The following are my favorites. They’re ranked in descending order from utterly awesome to totally awesome.
This website serves more as a huge internet warehouse for all things Protestant. While its a little on the Reformed side for my taste, it has just about everything you could want to read about church history, theology, etc. . . It also has a great collection of Mp3 and other audio resources. I don’t know the guy who runs this site, but he has to be cool.
The Undomesticated Preacher:
I think that Sean posted something about this one a while back, but I’ve really enjoyed reading this blog that, I think, has only been up since this past September. Run by Dr. Ken Sundet Jones, a colleague and friend of our beloved Dr. Mark Mattes, he describes the intention of his blog thusly:
“I’m an ELCA pastor as well as Associate Professor and Chair of Religion and Philosophy at Grand View College. I’m convinced that a law/gospel dialectic makes for a Word from God that can actually do what it promises: kill the sinner in me and raise me up to new life.“
And, as if that statement alone didn’t qualify him for an honorary doctorate from Mockingbird U, check out a portion of one of his first posts on “Grace Alone”
“When we speak of grace alone, the starting point is not how good and nice God is. It certainly isn’t something that calls us to say, “God is love. God is love. God is love,” over and over again to reassure ourselves that God might be well disposed toward us. Instead to speak of grace alone is to acknowledge first and foremost that I am truly and utterly incapable of solving the dilemma of my sin on my own.“
This one is run by a seminary friend of ours who is currently serving as Director of Student Ministries @ St.
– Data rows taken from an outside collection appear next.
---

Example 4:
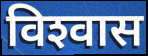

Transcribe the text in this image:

विश्‍वास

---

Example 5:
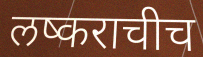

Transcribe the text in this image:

लष्कराचीचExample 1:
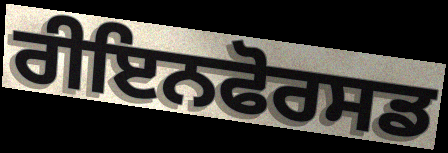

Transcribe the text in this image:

ਰੀਇਨਫੋਰਸਡ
Paul’s Evangelical Lutheran Church in Ohio, I think. At any rate, his blog has only been up for a few monts too, and its wonderful. You have to check out his post Law/Gospel, Judgment/Grace, Condemnation/Love, and the Dentist…
This is run by, surprise, another friend from seminary. I started reading this blog a few years ago, when Kris wrote “My Epiphany,” and I’ve been following ever since. Check out this part of that post:
The fear that prevents this truth from being preached from the pulpit is the fear of Christians running free; being terrible witnesses to Christ and feasting on what Bonhoeffer called “Cheap Grace.” My professor requested one thing when this was brought up in class…”show me one person where this is the case.” In other words, show me one person that has experienced the true grace of Christ (which isn’t cheap at all by the way, its free) who is running around being anything but a free and loving example of God’s truth and forgiveness. For he who is forgiven much loves much.
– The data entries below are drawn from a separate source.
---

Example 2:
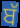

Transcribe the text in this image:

ਬੱ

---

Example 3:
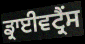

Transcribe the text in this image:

ਡ੍ਰਾਈਵਟ੍ਰੈਂਸ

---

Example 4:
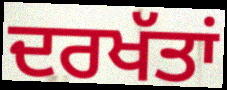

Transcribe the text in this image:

ਦਰਖੱਤਾਂ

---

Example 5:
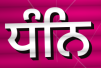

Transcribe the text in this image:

ਧੰਨਿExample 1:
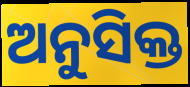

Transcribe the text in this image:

ଅନୁସିକ୍ତ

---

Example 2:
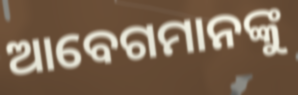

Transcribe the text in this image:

The true Antinomian doesn’t exist. Someone that experiences the freedom and forgiveness of God does not go off and do whatever he wants. He (or she) is so floored by God forgiving them when they deserve eternal punishment and damnation that they can do nothing save run throughout the town telling everyone, “there is a man who has told me everything I have ever done!” It is an empty fear made up by the enemy to keep us in bondage. And many of our pastors are perpetuating this from the pulpit when they preach that God requires something from us.
I know that this is on our blogroll, but I wanted to point it out in case you missed it. This is more of a collection of Gospel-centric books than a blog, but like Monergism, it’s a wonderful resource. Kept up to date with a passion bordering on the psychotic, our good friend Rev. Matt McCormick has done a lot of the hard work in discovering and cataloging reading materials for those interested. He’s also an expert on Widespread Panic and MRSA.